Thanks for the fascinating book link and information. While it seems there's insufficient evidence for the fort or Wood Vale as a Roman road, there's certainly well-documented (if, perhaps, not well known) evidence of Roman activity not far to the east of Dawson's Heights because the Roman road from London to Lewes passes nearby.
The northernmost alignment of the Roman London to Lewes road branched from Watling Street just south of the modern Old Kent Road in what is now the back garden of 77 Asylum Road running parallel to the road for some distance under other Asylum Road back gardens. Here the road was built of gravel on a base of pebbles. Passing just east of Nunhead railway station the road runs along the back gardens of Ivydale Road, crosses the Crystal Palace Railway, and crosses Brockley Rise at St. Hilda's Church before heading to Blythe Hill Fields in Catford, turns south and heads towards the coast.

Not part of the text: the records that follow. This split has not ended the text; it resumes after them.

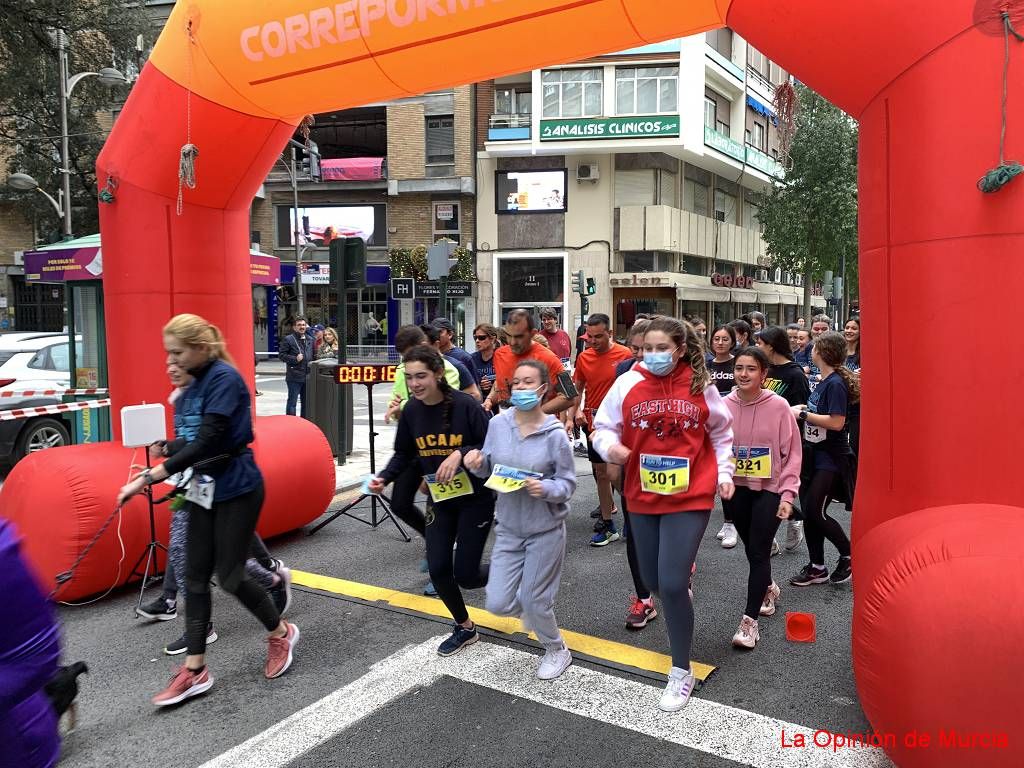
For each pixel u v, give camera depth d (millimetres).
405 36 4105
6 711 1630
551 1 3732
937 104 3023
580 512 7031
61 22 16125
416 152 26438
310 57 4418
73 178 22359
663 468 3393
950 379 3004
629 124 24109
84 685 3705
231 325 5484
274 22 4414
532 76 24812
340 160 27188
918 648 2404
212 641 4199
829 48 3316
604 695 3535
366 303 28266
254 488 3566
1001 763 2291
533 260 26234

The road is documented in Ivan Margary's book "Roman Ways in the Weald".
https://en.wikipedia.org/wiki/London_to_Lewes_Way
Some useful modern context and photos are provided here.
https://pengepast.wordpress.com/2017/05/02/a-modest-way-south-east-londons-roman-road-part-1/
There's also speculation that there may have been a Roman vicus (small rural settlement) on or close to the Roman London to Lewes road in Peckham, based on place name and archaeological findings.